Repeat the material exactly, leaving no line out.

## Provided data
--------

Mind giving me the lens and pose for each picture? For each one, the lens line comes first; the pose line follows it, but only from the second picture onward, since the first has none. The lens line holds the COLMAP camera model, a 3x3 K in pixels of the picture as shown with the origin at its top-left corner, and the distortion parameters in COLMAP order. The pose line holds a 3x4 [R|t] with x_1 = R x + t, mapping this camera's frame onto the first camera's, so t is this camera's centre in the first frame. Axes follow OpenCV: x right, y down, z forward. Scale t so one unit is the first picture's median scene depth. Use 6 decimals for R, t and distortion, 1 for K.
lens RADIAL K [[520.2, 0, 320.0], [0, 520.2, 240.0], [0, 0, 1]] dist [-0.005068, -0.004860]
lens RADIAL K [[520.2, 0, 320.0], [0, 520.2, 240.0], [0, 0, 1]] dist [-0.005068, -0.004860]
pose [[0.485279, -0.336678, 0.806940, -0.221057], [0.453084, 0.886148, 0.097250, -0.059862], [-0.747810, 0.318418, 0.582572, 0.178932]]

--------

## Answer section
Mind giving me the lens and pose for each picture? For each one, the lens line comes first; the pose line follows it, but only from the second picture onward, since the first has none. The lens line holds the COLMAP camera model, a 3x3 K in pixels of the picture as shown with the origin at its top-left corner, and the distortion parameters in COLMAP order. The pose line holds a 3x4 [R|t] with x_1 = R x + t, mapping this camera's frame onto the first camera's, so t is this camera's centre in the first frame. Axes follow OpenCV: x right, y down, z forward. Scale t so one unit is the first picture's median scene depth. Use 6 decimals for R, t and distortion, 1 for K.
lens RADIAL K [[520.2, 0, 320.0], [0, 520.2, 240.0], [0, 0, 1]] dist [-0.005068, -0.004860]
lens RADIAL K [[520.2, 0, 320.0], [0, 520.2, 240.0], [0, 0, 1]] dist [-0.005068, -0.004860]
pose [[0.485279, -0.336678, 0.806940, -0.221057], [0.453084, 0.886148, 0.097250, -0.059862], [-0.747810, 0.318418, 0.582572, 0.178932]]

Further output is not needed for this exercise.